Esta idea de la literatura simple y sencilla, pero perfecta y elaborada en sus métodos narrativos acompañó a Hemingway durante toda su vida, e incluso se perciben importantes atisbos de esta filosofía creadora en el joven aprendiz de escritor que firmaba artículos modestos y anodinos en el Toronto Star, allá por el 1920, y que empezaba a demostrar la grandeza narrativa que caracteriza la obra más madura del Nobel. Y es que solo Hemingway logra que una columna sobre extracciones dentales se convierta en una experiencia lectora superior o que una novela sobre un matrimonio sumido en un involuntario trio sentimental veraniego se convierta en una manifestación sobre la belleza del arte de la narración y la narratología.
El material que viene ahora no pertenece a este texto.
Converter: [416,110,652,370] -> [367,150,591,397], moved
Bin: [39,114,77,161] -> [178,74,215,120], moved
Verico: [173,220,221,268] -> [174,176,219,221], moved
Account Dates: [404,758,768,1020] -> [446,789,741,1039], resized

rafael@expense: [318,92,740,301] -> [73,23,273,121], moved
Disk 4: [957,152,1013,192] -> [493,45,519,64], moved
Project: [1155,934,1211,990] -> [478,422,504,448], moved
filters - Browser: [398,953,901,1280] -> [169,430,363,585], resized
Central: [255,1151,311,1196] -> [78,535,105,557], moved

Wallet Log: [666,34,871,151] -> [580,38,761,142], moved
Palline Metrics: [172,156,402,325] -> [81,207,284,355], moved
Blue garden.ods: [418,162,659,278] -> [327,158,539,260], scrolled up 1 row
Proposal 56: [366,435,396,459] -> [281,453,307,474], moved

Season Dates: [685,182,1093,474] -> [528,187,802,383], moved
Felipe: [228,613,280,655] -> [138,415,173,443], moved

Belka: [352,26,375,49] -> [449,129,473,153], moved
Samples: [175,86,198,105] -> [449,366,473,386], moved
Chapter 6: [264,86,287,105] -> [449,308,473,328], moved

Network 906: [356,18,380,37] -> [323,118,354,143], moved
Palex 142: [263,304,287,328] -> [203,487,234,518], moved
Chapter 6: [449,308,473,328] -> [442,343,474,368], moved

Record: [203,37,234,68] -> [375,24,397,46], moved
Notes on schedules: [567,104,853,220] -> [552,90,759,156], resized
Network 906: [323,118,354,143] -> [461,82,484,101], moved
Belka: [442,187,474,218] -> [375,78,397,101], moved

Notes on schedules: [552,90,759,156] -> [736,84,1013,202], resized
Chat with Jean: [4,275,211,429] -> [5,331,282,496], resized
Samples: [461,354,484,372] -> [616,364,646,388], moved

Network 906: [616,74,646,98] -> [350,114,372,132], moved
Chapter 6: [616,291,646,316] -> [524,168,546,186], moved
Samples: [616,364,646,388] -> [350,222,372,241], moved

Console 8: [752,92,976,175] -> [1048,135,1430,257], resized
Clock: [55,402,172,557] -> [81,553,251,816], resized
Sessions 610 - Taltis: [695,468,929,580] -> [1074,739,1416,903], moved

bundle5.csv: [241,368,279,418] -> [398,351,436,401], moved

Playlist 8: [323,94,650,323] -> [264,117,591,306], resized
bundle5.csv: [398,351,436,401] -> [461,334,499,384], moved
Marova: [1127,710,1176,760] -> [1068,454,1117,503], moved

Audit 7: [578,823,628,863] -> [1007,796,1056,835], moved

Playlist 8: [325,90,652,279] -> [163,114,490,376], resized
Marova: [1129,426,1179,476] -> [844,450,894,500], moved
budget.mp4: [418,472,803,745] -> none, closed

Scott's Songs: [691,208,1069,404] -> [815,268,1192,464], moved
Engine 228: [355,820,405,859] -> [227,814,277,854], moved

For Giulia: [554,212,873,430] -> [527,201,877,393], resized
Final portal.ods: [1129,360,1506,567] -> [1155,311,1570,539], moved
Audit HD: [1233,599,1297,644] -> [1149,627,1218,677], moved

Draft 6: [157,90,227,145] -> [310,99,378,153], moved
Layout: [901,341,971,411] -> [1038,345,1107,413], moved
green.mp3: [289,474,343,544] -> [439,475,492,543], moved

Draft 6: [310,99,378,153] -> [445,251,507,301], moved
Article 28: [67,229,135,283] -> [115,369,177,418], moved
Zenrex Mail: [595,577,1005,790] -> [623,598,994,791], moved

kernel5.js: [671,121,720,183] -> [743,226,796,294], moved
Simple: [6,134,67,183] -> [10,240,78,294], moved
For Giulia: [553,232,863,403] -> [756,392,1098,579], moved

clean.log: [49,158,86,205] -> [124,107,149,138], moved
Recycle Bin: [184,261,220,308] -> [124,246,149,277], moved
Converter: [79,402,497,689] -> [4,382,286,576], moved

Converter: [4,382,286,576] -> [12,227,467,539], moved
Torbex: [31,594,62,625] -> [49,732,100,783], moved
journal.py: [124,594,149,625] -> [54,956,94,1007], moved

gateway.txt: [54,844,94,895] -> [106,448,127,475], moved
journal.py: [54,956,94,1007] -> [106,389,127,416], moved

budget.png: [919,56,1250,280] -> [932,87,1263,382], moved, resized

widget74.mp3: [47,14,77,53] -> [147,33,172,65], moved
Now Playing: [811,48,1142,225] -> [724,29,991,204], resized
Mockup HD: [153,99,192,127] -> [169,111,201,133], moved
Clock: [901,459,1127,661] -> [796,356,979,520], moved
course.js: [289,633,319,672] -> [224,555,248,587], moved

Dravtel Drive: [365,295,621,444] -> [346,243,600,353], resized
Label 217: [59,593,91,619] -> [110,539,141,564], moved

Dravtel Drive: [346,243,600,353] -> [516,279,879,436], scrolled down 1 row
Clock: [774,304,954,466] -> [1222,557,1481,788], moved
El autor cultivó y perfeccionó este estilo de escritura hasta convertirlo en un sello propio, a tal punto que hasta un lector no especializado puede identificar facilmente una obra de Hemingway.
El dos de julio de 1961, Ernest Miller Hemingway se quitaba la vida en su casa de Ketchum, Idaho. Atrás quedaba una vida de viajes, amores, pasiones e impulsos que conforman la obra literaria de uno de los autores más importantes de las letras universales. Sus novelas y relatos han convertido a Hemingway en un maestro insuperable del género narrativo y ha servido como base para cientos de lectores, escritores y periodistas que han encontrado en su literatura la inspiración para la nueva literatura moderna. En este 60 aniversario de la muerte de Hemingway, nada mejor que recordar lo que nuestro Nobel de literatura, Gabriel García Márquez, opinaba sobre el Nobel estadounidense: “Hemingway no fue nada más, pero tampoco nada menos, de lo que quiso ser: un hombre que estuvo completamente vivo en cada acto de su vida”.